QUANTIFIED PIRT USING CHARACTERISTIC TIME RATIOS

摘要

The US Nuclear Regulatory Commission (NRC) revised reactor licensing rules in 1988 to allow the use of realistic best-estimate (BE) computer code if its uncertainties are quantified following the rigorous Code Scaling, Application and Uncertainty (CSAU) methodology. The CSAU methodology introduced Phenomena Identification and Ranking Table (PIRT) to identify important contributors to uncertainty. PIRT ranks the importance of uncertainty contributors based on expert judgments as well as calculations. In this study, Quantified PIRT (QPIRT) is proposed as an alternate approach to identify and rank the importance of physical phenomena. QPIRT is solely based on the ranking of numerical values of Π groups obtained from dimensionless analysis to field equations. The numerical values of Π groups are calculated using best-estimate computer codes (RELAP5) simulation results. Since Π groups of greater values have higher impact to the solution of field equation, QPIRT identify and prioritize important phenomena based on the ranking of associated Π groups.

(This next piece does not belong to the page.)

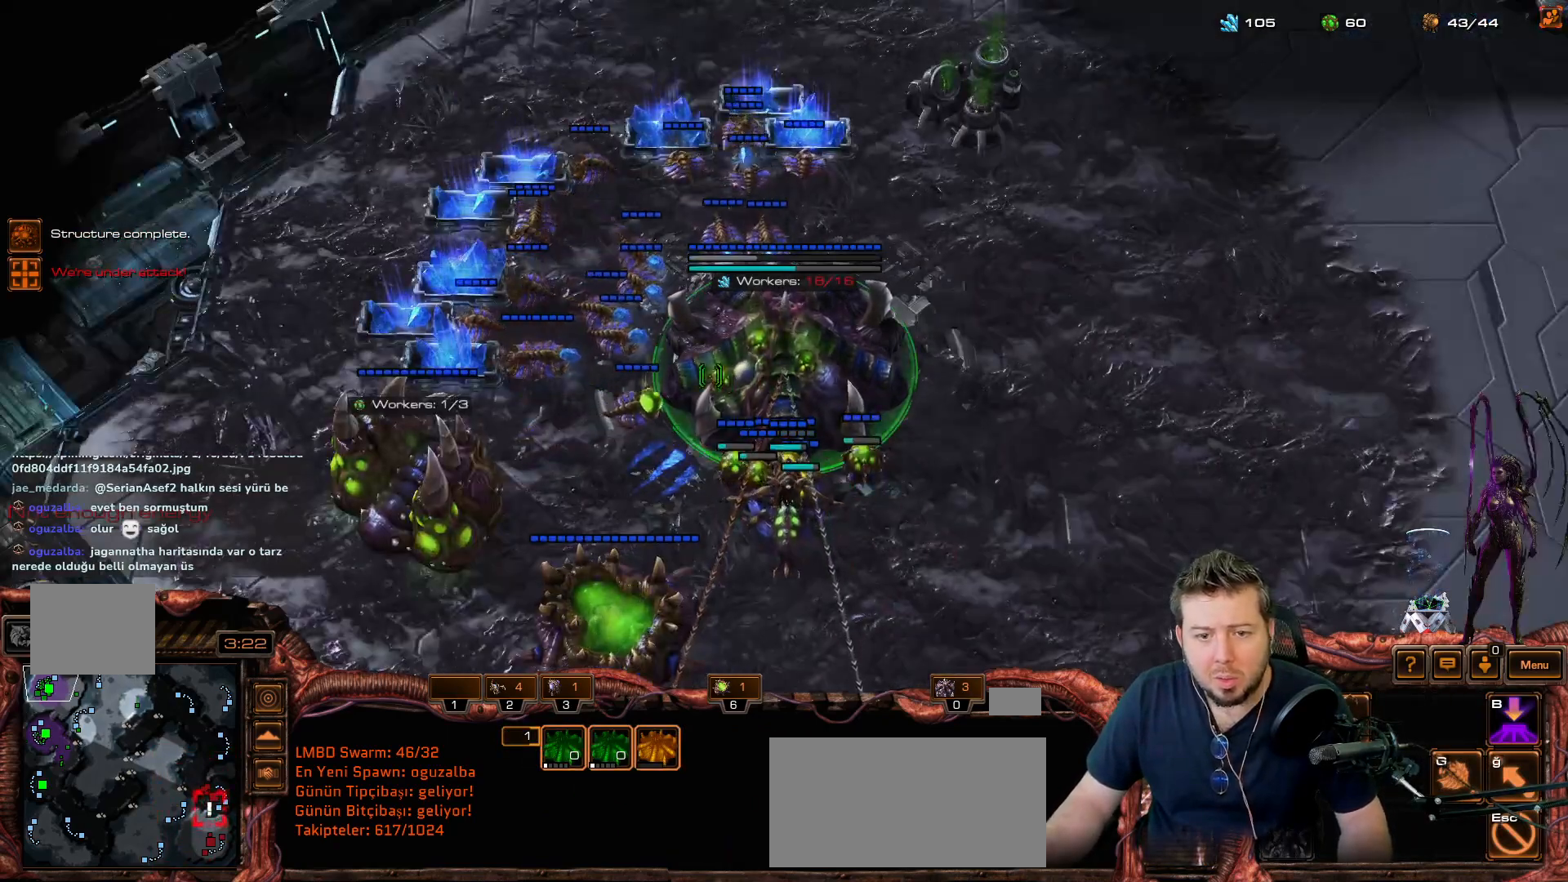
{"keys": [], "mouse_move": "down-right", "events": []}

RELAP5 simulation to a reactor integral test facility is employed to demonstrate the QPIRT method. Besides, the obtained QPIRT is compared to an existing expert PIRT to identify the effectiveness and limitations of QPIRT The QPIRT, together with the expert PIRT, is recommended to be used to identify important phenomena and uncertainty contributors for next generation nuclear system computer code validation and uncertainty analysis.